Staying in the UK, how are you finding the impact from Brexit?
The election result and ‘completion’ of Brexit gave us political clarity. In its immediate aftermath, we found the demand for student housing to be at the highest that we have experienced before the pandemic became an issue. We had many investors chasing us for student housing opportunities. This is testament to the sector’s growth into a core investment class and this clarity only reaffirmed this for our investors.
We are also now looking into adjacent sectors such as UK care homes. We are still confident, but naturally we are monitoring each operator closely on how they respond to COVID-19.
Tell us about your product offering.
We have the benefit of forming our investment principles through our GFC experience between 2009-2012. Despite the very negative economic situation at the time, we consistently produced returns of 20% per annum, which is also testament to the resiliency of the sector.
COVID-19 isn’t the same as the GFC but we are observing many opportunities coming through in the sector. Real estate as an asset class is relatively illiquid compared to financial assets such as equities and bonds. Therefore, the knock-on market dislocations will take some time to filter through.
In this respect, we expect dislocation opportunities to arise in the next 6-18 months, and I am excited at the prospect of the upcoming opportunities. However, capitalising on these opportunities is going to require ready cash and an established network of local relationships to allow us to move quickly. To date we have a pipeline of deals we expect to be distressed, and having gone through previous crises, we are confident in our ability to execute once they are ready to be transacted. Hence, we are looking to raise for an opportunistic fund in order for us to be nimble and prepared with ready capital.

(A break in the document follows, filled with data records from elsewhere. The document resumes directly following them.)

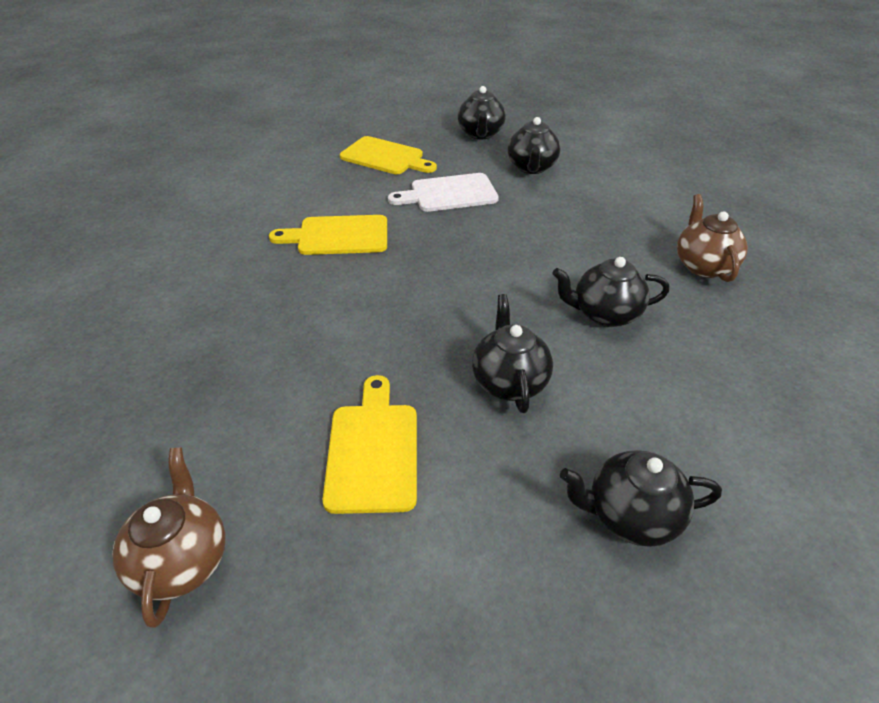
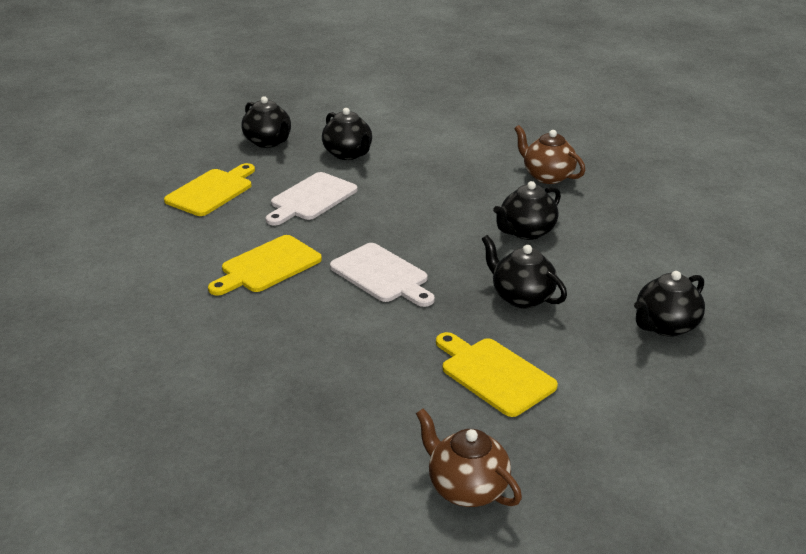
camera: 40 degrees left, 10 degrees down
(385, 157) = (212, 191): yellow cutting board -> yellow cutting board turned 45 degrees counterclockwise
(412, 289) = (382, 275): none -> white cutting board

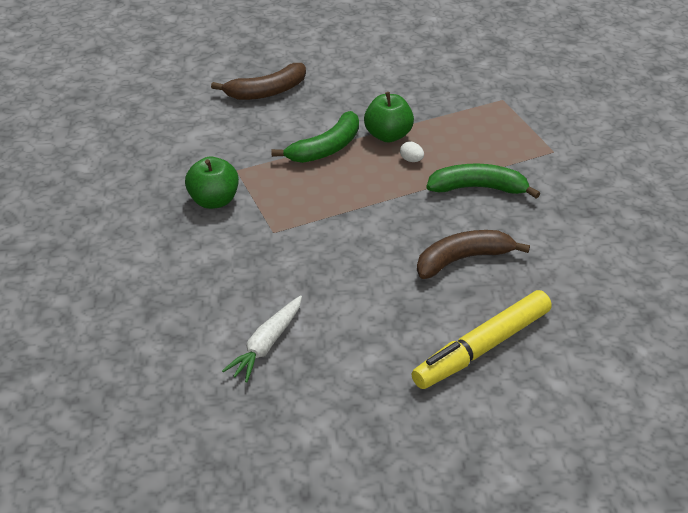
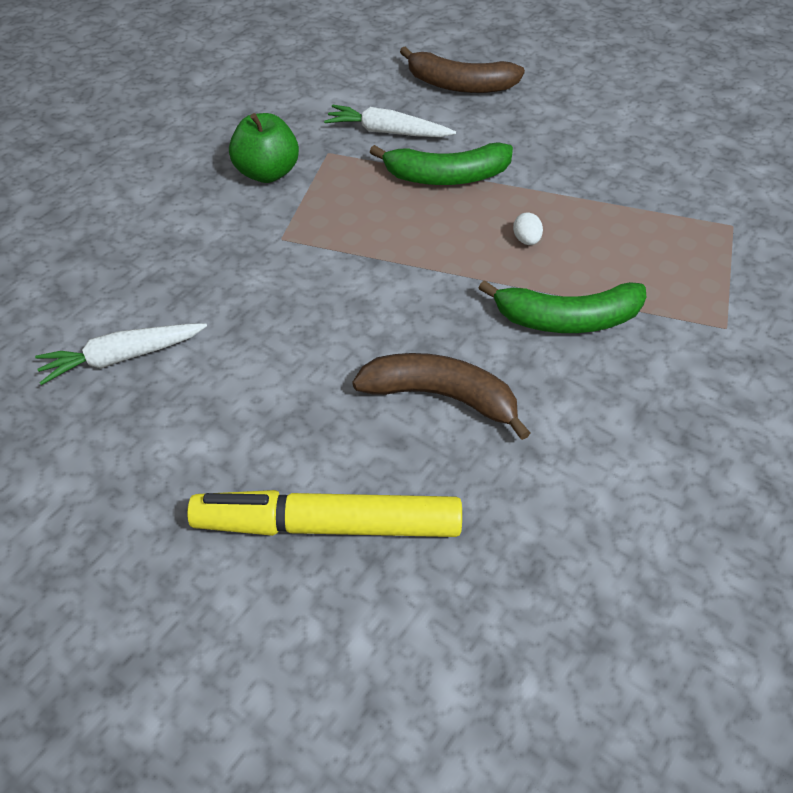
camera: 40 degrees right, 10 degrees up
(258, 140) = (387, 132): none -> white carrot
(388, 135) = (534, 197): green apple -> none
(478, 188) = (567, 319): green banana -> green banana turned 135 degrees clockwise

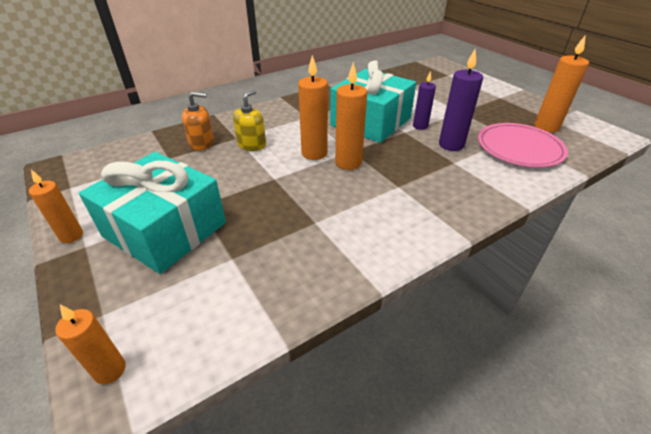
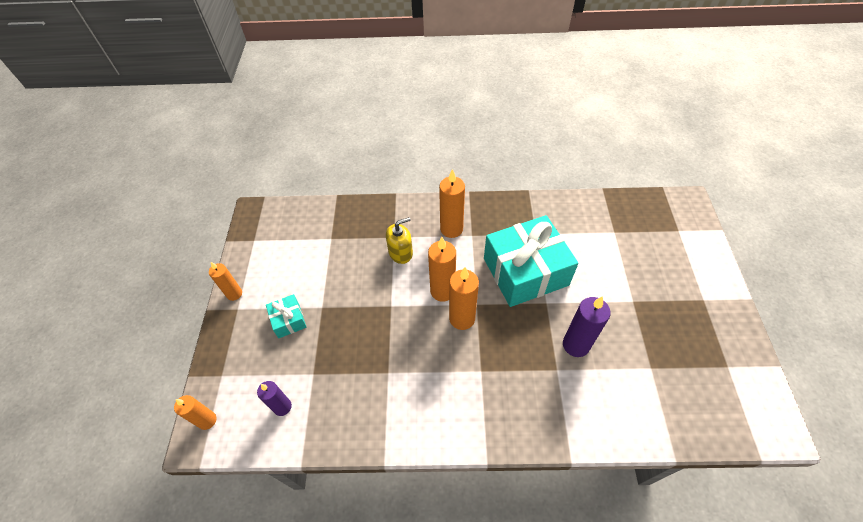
camera: 35 degrees right, 15 degrees up
(165, 229) = (288, 320): turquoise gift -> turquoise gift, size x0.45
(202, 143) = (364, 231): orange soap dispenser -> none
(420, 126) = (568, 302): purple candle -> purple candle (282, 407)
(519, 148) = (642, 387): pink plate -> none
(546, 127) = (708, 373): orange candle -> orange candle (451, 229)

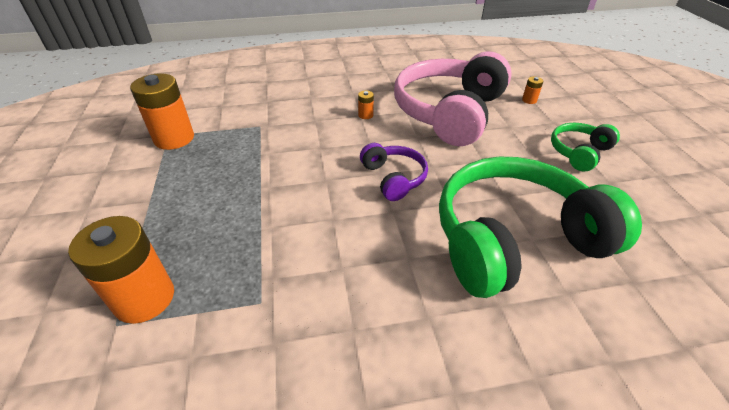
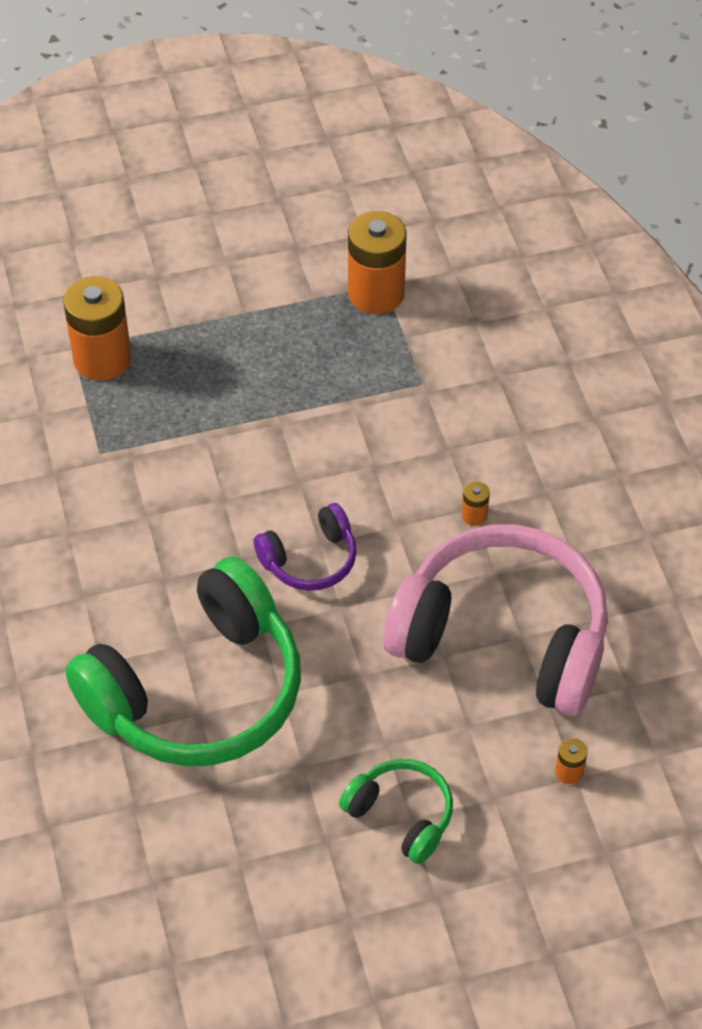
camera: 85 degrees right, 10 degrees up
(514, 239) = (198, 691): green headphones -> green headphones turned 75 degrees clockwise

Our new product offering will adopt a flexible investment strategy to take advantage of the market dislocations. It will encompass opportunities from the ground up, across the entire real estate life cycle and across the whole spectrum of debt and equity. Throughout our strategy, we will be optimising our investment principles for the new norm as well.
Who are you looking to reach for this product offering?
Our capital comprises the entire investor spectrum from professional investors, family offices and institutional investors. For this offering, we are also looking to partner with existing investors who are looking to re-invest. We also work extensively with intermediaries who provide access to the above capital.
We are looking to work with any capital providers who seek an opportunistic real estate allocation in a resilient asset class.
And as I alluded to earlier, the opportunities in the student sector are going to be extensive… we will possibly see once in a lifetime buying opportunities over the next 6-18 months. For those who are prepared with ready capital, there will be a definite advantage in allowing investors to exploit the situation.